Why it matters? The massive computational requirements of generative methods among other challenges make discriminative approaches more practical for self-supervised representation learning in vision with contrastive methods currently achieving impressive performance on various vision benchmarks. This work achieves state-of-the-art results while avoiding some drawbacks of contrastive approaches. Although this work still requires relatively large computational resources for training, it is a step in the right direction that will inspire more efficient representation learning algorithms with higher performance.
Compositional and Lexical Semantics in RoBERTa, BERT and DistilBERT: A Case Study on CoQA
https://arxiv.org/abs/2009.08257
What is it? This paper evaluates three pre-trained transformer-based models on certain linguistic capabilities by comparing their performance on a set of tasks (as a gauge for the linguistic phenomena of interest) with and without additional training on similar classification tasks. This additional supervised training is expected to feed the models the missing linguistic knowledge. These three models are 1) BERT the original transformer-based model, 2) RoBERTa an optimized version of BERT using 10x larger training data, and 3) DistilBERT a smaller version of BERT built using knowledge distillation.

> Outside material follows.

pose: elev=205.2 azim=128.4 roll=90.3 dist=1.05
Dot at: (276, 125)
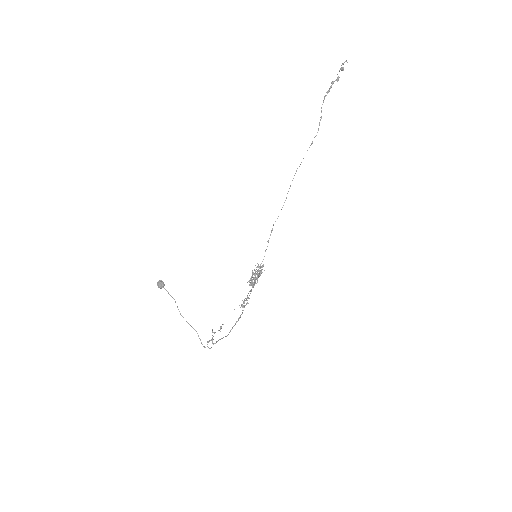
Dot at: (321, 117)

Why it matters? We need a clear picture of what type of knowledge these transformer-based models transfer to downstream tasks. This will allow us to have a better understanding of the shortcomings of these models and confidently roll out solutions fine-tuned on them in production. This work sheds additional light on the type of linguistic knowledge missing from contextualized word embeddings (outputs of transformer-based models) helping better understand their shortcomings. This could also inspire further investigations into novel architectures to capture a wider set of linguistic phenomena through unsupervised pre-training.

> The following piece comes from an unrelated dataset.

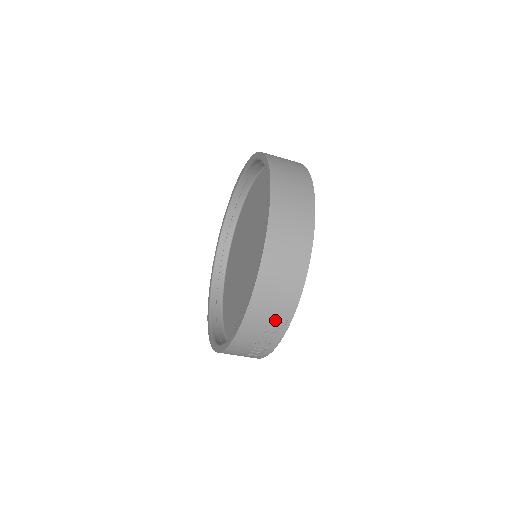
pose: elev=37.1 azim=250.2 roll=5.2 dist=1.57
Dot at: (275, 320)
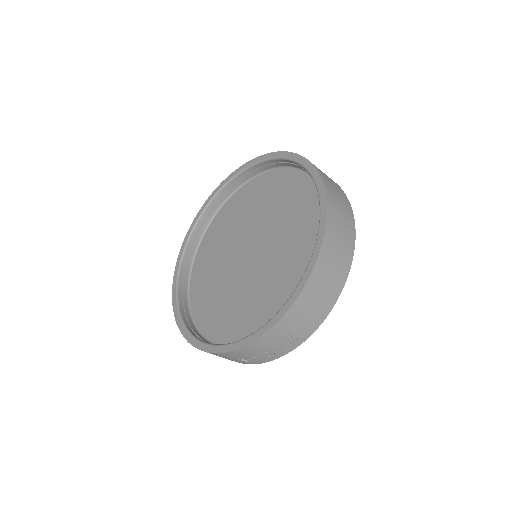
Dot at: (293, 336)
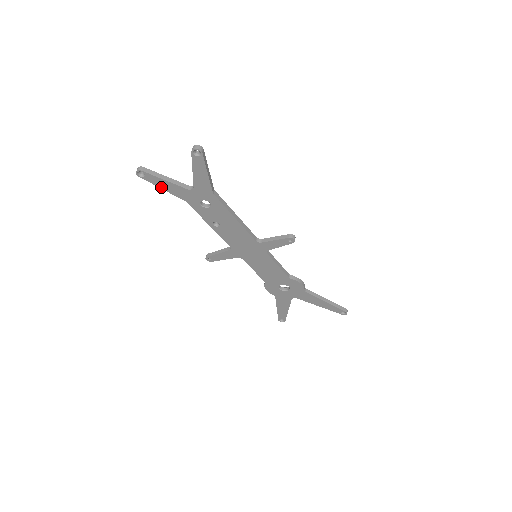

NeuralQA: A Usable Library for Question Answering (Contextual Query Expansion + BERT) on Large Datasets
https://arxiv.org/abs/2007.15211
https://github.com/victordibia/neuralqa
What is it? This paper introduces an easy-to-set-up library for debugging question answering systems. It aims to answer questions such as why a set of documents were retrieved and why a particular answer was selected from a document.

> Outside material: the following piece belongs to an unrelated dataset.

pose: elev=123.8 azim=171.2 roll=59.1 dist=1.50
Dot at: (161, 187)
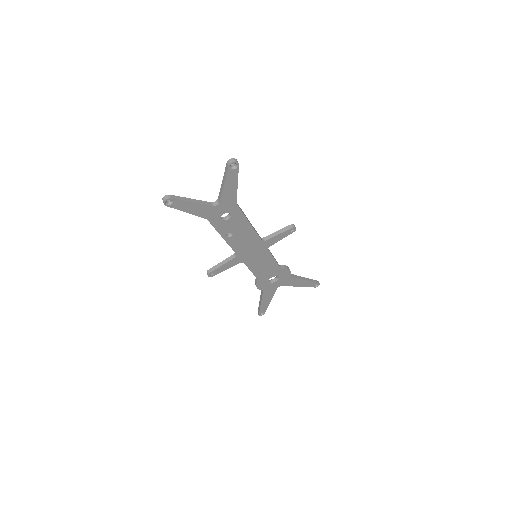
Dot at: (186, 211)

Why it matters? Debugging blackbox models is a challenging task and it requires building appropriate tools to help explain the behavior of such models. These tools should easily integrate with existing models/systems to seamlessly explore model behavior. This is important in both research and practice as it would inform research directions and it would build confidence for using these models in practice. Exploring such tools is extra important for understand NLP models as these models are not only difficult to debug but in some cases are difficult to evaluate as well for example in natural language understanding (NLU) and natural language generation (NLG) tasks.